Check multiple fingerprints against the Bloom filter in one round-trip.

Each fingerprint is tokenized using the same rules as might_exist(). A fingerprint is considered a hit if ANY of its tokens is found in the filter. Uses a single Lua EVAL call for all tokens, then maps results back to the original fingerprints.

Parameters:

Name Type Description Default
model_class

The Model class to check against.

required
fingerprints

List of fingerprint strings to check.

required

Returns:

Type Description

dict[str, bool]: Mapping of fingerprint -> might_exist result. Returns empty dict for empty input list.

Source code in src/popoto/fields/existence_filter.py
def might_exist_batch(self, model_class, fingerprints):
    """Check multiple fingerprints against the Bloom filter in one round-trip.

    Each fingerprint is tokenized using the same rules as might_exist().
    A fingerprint is considered a hit if ANY of its tokens is found in the
    filter. Uses a single Lua EVAL call for all tokens, then maps results
    back to the original fingerprints.

    Args:
        model_class: The Model class to check against.
        fingerprints: List of fingerprint strings to check.

    Returns:
        dict[str, bool]: Mapping of fingerprint -> might_exist result.
            Returns empty dict for empty input list.
    """
    if not fingerprints:
        return {}

    key = f"$EF:{model_class.__name__}:{self.name}"
    m, k = self._compute_params()

    # Tokenize each fingerprint and build a flat token list with a mapping
    # back to the original fingerprint.
    all_tokens = []
    # Maps: token index in all_tokens -> list of fingerprint strings
    token_to_fingerprints = []
    fingerprint_order = []
    seen_fingerprints = set()

    for fp in fingerprints:
        if fp in seen_fingerprints:
            continue
        seen_fingerprints.add(fp)
        fingerprint_order.append(fp)

        query_str = str(fp)
        tokens = tokenize(query_str)
        if not tokens:
            # Fallback: use raw lowercased query (matches might_exist behavior)
            tokens = [query_str.lower()]

        for token in tokens:
            all_tokens.append(token)
            token_to_fingerprints.append(fp)

    if not all_tokens:
        return {fp: False for fp in fingerprint_order}

    # Single Lua EVAL for all tokens
    raw_results = POPOTO_REDIS_DB.eval(
        BLOOM_EXISTS_BATCH_LUA, 1, key, m, k, *all_tokens
    )

    # Map token results back to fingerprints (ANY token hit = fingerprint hit)
    result = {fp: False for fp in fingerprint_order}
    for i, token_result in enumerate(raw_results):
        if bool(token_result):
            result[token_to_fingerprints[i]] = True

    return result

might_exist_count(model_class, fingerprints)
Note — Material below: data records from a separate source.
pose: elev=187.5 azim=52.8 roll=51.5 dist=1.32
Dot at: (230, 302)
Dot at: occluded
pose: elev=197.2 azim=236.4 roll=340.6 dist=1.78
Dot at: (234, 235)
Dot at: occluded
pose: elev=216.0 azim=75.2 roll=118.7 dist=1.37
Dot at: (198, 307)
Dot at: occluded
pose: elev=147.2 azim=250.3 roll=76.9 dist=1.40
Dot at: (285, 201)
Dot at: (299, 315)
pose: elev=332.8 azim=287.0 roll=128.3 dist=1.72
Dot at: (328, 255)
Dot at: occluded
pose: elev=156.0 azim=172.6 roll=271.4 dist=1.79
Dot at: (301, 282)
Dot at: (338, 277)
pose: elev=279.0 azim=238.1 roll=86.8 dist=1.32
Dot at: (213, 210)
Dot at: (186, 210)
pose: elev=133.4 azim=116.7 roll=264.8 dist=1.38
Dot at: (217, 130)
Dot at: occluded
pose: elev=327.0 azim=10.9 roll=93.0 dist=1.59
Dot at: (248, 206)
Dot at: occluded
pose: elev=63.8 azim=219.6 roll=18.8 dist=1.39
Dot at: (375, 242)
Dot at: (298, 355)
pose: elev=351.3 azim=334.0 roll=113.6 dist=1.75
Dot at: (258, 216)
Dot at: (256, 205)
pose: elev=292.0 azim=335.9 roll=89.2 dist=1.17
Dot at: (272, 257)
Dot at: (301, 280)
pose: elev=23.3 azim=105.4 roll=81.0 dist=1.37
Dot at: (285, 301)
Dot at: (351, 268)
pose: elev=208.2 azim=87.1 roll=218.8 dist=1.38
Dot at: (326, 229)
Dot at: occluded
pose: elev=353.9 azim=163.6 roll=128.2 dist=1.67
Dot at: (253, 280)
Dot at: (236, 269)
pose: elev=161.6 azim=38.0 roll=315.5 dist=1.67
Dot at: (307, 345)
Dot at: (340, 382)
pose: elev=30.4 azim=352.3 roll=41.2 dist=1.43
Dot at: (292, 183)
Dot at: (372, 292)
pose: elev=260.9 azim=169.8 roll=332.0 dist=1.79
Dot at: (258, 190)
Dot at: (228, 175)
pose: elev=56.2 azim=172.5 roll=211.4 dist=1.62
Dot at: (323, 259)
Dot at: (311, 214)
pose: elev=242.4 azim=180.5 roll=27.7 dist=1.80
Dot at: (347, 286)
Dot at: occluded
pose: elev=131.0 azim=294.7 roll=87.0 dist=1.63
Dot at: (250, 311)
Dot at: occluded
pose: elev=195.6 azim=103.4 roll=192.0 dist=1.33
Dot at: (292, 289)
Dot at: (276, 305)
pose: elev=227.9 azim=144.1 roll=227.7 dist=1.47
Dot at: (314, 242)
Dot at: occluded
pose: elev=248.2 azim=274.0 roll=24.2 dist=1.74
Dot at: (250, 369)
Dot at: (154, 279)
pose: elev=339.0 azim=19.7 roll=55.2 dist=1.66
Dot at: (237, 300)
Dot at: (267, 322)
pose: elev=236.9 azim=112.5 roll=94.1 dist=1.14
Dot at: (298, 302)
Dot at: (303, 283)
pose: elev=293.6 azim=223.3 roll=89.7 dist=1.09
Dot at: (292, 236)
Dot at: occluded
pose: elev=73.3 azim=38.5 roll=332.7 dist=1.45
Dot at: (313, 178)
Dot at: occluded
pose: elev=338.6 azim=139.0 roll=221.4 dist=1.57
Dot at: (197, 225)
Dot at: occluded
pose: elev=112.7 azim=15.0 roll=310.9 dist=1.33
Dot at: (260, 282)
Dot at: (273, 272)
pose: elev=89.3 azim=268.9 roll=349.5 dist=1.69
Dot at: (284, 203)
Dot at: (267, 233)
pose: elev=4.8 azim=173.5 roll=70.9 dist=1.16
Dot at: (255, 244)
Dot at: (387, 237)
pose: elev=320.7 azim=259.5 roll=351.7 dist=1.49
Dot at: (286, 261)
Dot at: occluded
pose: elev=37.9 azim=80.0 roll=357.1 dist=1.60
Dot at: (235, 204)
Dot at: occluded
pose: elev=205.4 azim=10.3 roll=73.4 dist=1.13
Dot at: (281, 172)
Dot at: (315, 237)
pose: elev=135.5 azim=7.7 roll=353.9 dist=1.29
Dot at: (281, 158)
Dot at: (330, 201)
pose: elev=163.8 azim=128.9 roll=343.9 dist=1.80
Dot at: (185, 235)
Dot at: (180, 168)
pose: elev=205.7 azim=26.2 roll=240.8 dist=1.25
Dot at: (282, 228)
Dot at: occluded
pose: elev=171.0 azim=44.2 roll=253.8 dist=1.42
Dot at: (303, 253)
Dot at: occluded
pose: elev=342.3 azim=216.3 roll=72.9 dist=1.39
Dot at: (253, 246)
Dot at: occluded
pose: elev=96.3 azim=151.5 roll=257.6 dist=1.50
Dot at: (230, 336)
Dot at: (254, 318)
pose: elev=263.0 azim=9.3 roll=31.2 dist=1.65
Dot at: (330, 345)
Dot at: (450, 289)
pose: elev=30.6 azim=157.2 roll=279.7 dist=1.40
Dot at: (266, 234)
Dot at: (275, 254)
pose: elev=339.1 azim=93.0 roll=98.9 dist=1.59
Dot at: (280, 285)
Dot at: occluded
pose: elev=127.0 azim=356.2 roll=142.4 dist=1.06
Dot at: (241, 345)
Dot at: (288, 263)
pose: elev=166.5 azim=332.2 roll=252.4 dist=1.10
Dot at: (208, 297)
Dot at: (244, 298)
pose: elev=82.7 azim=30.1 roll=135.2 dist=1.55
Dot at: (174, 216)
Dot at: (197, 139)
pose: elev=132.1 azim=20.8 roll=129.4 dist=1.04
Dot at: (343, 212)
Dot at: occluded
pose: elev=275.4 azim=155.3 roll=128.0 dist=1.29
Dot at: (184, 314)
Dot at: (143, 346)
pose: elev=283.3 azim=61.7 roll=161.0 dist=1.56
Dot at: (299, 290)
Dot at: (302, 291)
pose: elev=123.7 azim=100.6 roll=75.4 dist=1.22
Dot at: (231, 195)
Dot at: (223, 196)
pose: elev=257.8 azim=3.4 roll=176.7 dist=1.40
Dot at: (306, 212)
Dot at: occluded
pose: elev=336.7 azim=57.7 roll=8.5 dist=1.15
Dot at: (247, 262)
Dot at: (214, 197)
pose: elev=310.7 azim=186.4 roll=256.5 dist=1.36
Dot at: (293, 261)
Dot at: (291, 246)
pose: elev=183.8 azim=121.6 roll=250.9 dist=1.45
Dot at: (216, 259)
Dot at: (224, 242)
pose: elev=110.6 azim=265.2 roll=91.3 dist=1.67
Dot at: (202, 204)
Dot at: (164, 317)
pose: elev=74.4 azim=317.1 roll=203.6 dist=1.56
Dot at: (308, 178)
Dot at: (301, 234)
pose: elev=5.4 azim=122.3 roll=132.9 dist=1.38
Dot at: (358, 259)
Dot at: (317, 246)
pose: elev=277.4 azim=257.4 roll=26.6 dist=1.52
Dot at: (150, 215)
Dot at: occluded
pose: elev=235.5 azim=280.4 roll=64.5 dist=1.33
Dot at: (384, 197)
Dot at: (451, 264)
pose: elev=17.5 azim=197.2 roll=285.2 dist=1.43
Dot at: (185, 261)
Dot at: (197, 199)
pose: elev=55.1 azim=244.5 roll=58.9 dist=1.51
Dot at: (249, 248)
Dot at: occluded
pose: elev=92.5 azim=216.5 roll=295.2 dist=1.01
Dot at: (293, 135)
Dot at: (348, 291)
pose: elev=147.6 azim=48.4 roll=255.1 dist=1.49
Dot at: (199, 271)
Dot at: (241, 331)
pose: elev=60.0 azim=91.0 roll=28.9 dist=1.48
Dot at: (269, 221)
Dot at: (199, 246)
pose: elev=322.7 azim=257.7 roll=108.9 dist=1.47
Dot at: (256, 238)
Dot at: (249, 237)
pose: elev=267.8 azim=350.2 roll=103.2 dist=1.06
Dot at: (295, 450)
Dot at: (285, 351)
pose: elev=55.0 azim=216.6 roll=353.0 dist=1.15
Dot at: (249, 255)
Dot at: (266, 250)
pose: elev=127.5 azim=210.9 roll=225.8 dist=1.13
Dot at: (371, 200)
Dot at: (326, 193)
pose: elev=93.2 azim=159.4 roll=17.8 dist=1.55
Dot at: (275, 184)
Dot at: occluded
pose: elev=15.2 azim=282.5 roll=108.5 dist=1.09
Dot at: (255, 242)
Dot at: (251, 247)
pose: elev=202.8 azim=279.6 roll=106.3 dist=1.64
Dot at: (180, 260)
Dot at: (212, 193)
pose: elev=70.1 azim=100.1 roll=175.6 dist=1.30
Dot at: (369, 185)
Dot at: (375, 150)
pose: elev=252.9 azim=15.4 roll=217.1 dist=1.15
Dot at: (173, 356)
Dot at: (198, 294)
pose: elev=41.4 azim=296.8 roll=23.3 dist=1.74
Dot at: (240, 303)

Count how many fingerprints might exist in a single round-trip.

Convenience wrapper around might_exist_batch(). Returns the number of fingerprints for which might_exist would return True.

Parameters:

Name Type Description Default
model_class

The Model class to check against.

required
fingerprints

List of fingerprint strings to check.

required

Returns:

Name Type Description
int

Number of fingerprints that might exist.

Source code in src/popoto/fields/existence_filter.py
def might_exist_count(self, model_class, fingerprints):
    """Count how many fingerprints might exist in a single round-trip.

    Convenience wrapper around might_exist_batch(). Returns the number
    of fingerprints for which might_exist would return True.

    Args:
        model_class: The Model class to check against.
        fingerprints: List of fingerprint strings to check.

    Returns:
        int: Number of fingerprints that might exist.
    """
    batch_result = self.might_exist_batch(model_class, fingerprints)
    return sum(1 for v in batch_result.values() if v)

FrequencySketch

Bases: Field

Count-Min Sketch for approximate frequency queries.

Implemented with Redis hashes and Lua scripts. No Redis modules required -- works on both Redis and Valkey.

FrequencySketch is a "side-effect field" that maintains a Count-Min Sketch alongside the model. Each save increments counters for the fingerprint. get_frequency() returns the approximate count.

The Count-Min Sketch may overcount (never undercount). The error bound depends on width and depth parameters.

Parameters:

Name Type Description Default
width

Number of counters per row. Default 2000.

required
depth

Number of hash functions (rows). Default 7.

required
fingerprint_fn

Callable that takes a model instance and returns a string fingerprint. This is required -- there is no default.

required
Redis Key

$FS:{ClassName}:{field_name} -- single Redis hash with row:column field names and integer counter values.

Example

class Memory(Model): topic = Field(type=str) freq = FrequencySketch( fingerprint_fn=lambda inst: inst.topic, )

memory = Memory(topic="kubernetes") memory.save() memory.save() # increment again

Memory.freq.get_frequency(Memory, "kubernetes") # ~2

Source code in src/popoto/fields/existence_filter.py
class FrequencySketch(Field):
    """Count-Min Sketch for approximate frequency queries.

    Implemented with Redis hashes and Lua scripts.
    No Redis modules required -- works on both Redis and Valkey.

    FrequencySketch is a "side-effect field" that maintains a Count-Min Sketch
    alongside the model. Each save increments counters for the fingerprint.
    get_frequency() returns the approximate count.

    The Count-Min Sketch may overcount (never undercount). The error bound
    depends on width and depth parameters.

    Args:
        width: Number of counters per row. Default 2000.
        depth: Number of hash functions (rows). Default 7.
        fingerprint_fn: Callable that takes a model instance and returns a
            string fingerprint. This is required -- there is no default.

    Redis Key:
        ``$FS:{ClassName}:{field_name}`` -- single Redis hash with
        ``row:column`` field names and integer counter values.

    Example:
        class Memory(Model):
            topic = Field(type=str)
            freq = FrequencySketch(
                fingerprint_fn=lambda inst: inst.topic,
            )

        memory = Memory(topic="kubernetes")
        memory.save()
        memory.save()  # increment again

        Memory.freq.get_frequency(Memory, "kubernetes")  # ~2
    """

    # Override Field defaults -- FrequencySketch does not store a value
    type: type = str
    null: bool = True
    default = None

    def __init__(self, **kwargs):
        self.width = kwargs.pop("width", 2000)
        self.depth = kwargs.pop("depth", 7)
        self.fingerprint_fn = kwargs.pop("fingerprint_fn", None)
        super().__init__(**kwargs)

    def _compute_fingerprint(self, model_instance):
        """Compute fingerprint string from a model instance.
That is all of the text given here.